Fotografia di Jakob Goldstein (Festival della poesia contemporanea, Zagreb 2007)

Nel 2005 esce con LietoColle Passando per New York, una raccolta firmata dal poeta triestino Christian Sinicco. Si tratta di un libro che si presenta da subito elegantemente con la copertina disegnata da Ugo Pierri e una carta leggera, ruvida. Si potrebbe trovare tra le poesie in esso contenute un soggetto che risulta interessante in uno sguardo sulle pubblicazioni del primo decennio del Duemila: il “passaggio”. Infatti, l’idea di passaggio, non solo inteso come gesto di attraversamento da subito esplicitato nel titolo, è anche una presa di posizione morale inserita coscientemente nel proprio contesto storico.

In una nota su Poiein, Gianmario Lucini osservava questo movimento di passaggio sottolineandone il nesso intrinseco con il “pensiero debole” teorizzato da Rovatti e Vattimo. Infatti, in Passando per New York si troverebbe, in parte, una certa fiducia postmoderna, nata in seguito a rilevanti cadute ideologiche, riposta nella possibilità che singole voci nella loro molteplicità assumano su se stesse un peso decisivo nella comunicazione collettiva. A riguardo si pensi alle parole del filosofo torinese Gianni Vattimo in La società trasparente (Garzanti 1989): «Caduta l’idea di una razionalità centrale della storia, il mondo della comunicazione generalizzata esplode come una molteplicità di razionalità “locali” – minoranze etniche, sessuali, religiose, culturali o estetiche – che prendono la parola, finalmente non più tacitate o represse dall’idea che ci sia una sola forma di umanità vera da realizzare, a scapito di tutte le peculiarità, di tutte le individualità limitate, effimere, contingenti». Le “individualità limitate” otterrebbero allora una responsabilità non da poco – quella per cui la propria parola oltrepassi la spazialità dell’intimo, dell’interiorità e risuoni fuori di sé, nell’Altro, trasformando significati, ma mantenendo il proprio essere “locale”. Un passaggio dunque.

Per osservare questa prospettiva morale è bene partire da uno sguardo ad un evento accaduto nel 2001: in seguito alla caduta delle Torri Gemelle, l’allora presidente George Bush tenne un discorso sulle macerie, noto come il Bullhorn Speech. In esso, dopo che un soccorritore sottolineò che non si riusciva a sentire ciò che egli stesse dicendo, dichiarò con un megafono: «Io riesco a sentirvi! Io riesco a sentirvi! Il resto del mondo vi sente! E le persone – le persone che hanno buttato già questi edifici ci sentiranno molto presto!»[1]. L’immagine divenne immediatamente propaganda, così come le parole da lui pronunciate e su di esse si fece leva durante tutta la guerra in Afghanistan. Tutt’ora quel “ci sentiranno” possiede un potere comunicativo trascinante.

Fotografia di Daniele Ferroni (Independent Poetry 2019)

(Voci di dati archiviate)
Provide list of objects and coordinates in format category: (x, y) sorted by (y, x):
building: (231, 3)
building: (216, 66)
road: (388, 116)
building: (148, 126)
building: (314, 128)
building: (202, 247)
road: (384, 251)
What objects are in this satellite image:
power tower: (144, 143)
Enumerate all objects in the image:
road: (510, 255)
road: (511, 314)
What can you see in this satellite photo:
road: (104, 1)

==

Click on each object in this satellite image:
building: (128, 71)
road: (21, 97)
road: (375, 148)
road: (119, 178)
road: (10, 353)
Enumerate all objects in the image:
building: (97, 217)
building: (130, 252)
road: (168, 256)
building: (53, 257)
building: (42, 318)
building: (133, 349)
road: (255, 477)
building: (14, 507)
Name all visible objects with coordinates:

_DESCRIZIONE DEL PROBLEMA_: Ricopia dal testo su Passando per New York il passo compreso tra "Fotografia di Jakob" e "proprio contesto storico.", estremi inclusi.

_RISPOSTA SCRITTA_:
Fotografia di Jakob Goldstein (Festival della poesia contemporanea, Zagreb 2007)

Nel 2005 esce con LietoColle Passando per New York, una raccolta firmata dal poeta triestino Christian Sinicco. Si tratta di un libro che si presenta da subito elegantemente con la copertina disegnata da Ugo Pierri e una carta leggera, ruvida. Si potrebbe trovare tra le poesie in esso contenute un soggetto che risulta interessante in uno sguardo sulle pubblicazioni del primo decennio del Duemila: il “passaggio”. Infatti, l’idea di passaggio, non solo inteso come gesto di attraversamento da subito esplicitato nel titolo, è anche una presa di posizione morale inserita coscientemente nel proprio contesto storico.